A coreml_classifier worker that needs a CoreML inference helper running in its own process for sandbox reasons → the helper is a sidecar, the worker calls it via XPC / domain socket, only the worker appears on the NATS bus.
A serial_sensor worker reading a USB-connected device → the serial-port reader can be a thread in the worker or a subprocess the worker supervises. Either way, NATS sees one actor.

This pattern keeps the bus surface minimal and avoids the gateway indirection when the bridge is naturally part of the worker's responsibility anyway.

Gateway actors and statelessness¶

Gateway actors are not subject to the worker-statelessness invariant in the same shape as TaskWorker subclasses. They may legitimately hold per-connection state (the HTTP server, the MQTT client, the serial port). What matters is:

No state shared between independent requests. Each external event maps to a fresh TaskMessage with its own payload. The gateway doesn't "remember" what happened to the previous event beyond what's needed to keep the external connection alive.
Restartable. Gateway actor restart should not lose more than in-flight requests; durable state lives on NATS / in the orchestrator / in the external system's retry semantics, not in the gateway's memory.
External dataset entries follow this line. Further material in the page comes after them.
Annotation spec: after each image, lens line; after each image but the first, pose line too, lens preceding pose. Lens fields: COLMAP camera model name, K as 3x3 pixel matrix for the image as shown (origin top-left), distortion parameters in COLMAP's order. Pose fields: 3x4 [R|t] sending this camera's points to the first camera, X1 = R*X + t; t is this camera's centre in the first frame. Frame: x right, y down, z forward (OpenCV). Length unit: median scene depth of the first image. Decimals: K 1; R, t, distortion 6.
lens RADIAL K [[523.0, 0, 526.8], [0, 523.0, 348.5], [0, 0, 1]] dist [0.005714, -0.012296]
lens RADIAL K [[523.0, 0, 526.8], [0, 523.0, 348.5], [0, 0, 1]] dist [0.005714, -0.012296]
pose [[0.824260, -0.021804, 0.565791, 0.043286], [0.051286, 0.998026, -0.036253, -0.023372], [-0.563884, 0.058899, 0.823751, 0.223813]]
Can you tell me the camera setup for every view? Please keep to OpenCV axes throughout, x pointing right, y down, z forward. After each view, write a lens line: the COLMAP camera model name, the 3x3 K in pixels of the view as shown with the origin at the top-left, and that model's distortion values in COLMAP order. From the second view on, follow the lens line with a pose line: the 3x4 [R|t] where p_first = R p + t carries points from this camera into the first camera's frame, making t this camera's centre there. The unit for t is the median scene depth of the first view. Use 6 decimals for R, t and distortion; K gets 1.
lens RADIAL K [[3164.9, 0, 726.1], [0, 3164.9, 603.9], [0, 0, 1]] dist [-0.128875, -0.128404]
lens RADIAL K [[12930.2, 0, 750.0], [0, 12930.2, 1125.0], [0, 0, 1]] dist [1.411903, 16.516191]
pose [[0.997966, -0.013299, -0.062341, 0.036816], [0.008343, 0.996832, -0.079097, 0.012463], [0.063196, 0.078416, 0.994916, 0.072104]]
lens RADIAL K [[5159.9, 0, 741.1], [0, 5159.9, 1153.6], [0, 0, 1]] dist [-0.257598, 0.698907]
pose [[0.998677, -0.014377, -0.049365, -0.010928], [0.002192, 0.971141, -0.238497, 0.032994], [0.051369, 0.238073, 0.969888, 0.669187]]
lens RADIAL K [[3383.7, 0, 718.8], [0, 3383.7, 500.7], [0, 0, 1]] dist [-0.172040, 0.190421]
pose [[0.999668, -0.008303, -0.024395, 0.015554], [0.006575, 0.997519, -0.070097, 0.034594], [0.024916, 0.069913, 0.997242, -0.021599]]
Where gateway actors live in the repo¶

By convention:

Built-in / general-purpose gateways → src/heddle/contrib/gateways/ (none today; the first concrete one will set the pattern).
Application-specific gateways → in the application's own package or alongside the worker it bridges to.
Foreign-language gateways → no convention yet. A .NET gateway for, say, a Windows-only data source would live in its own repo and connect over NATS the same way a Python gateway does.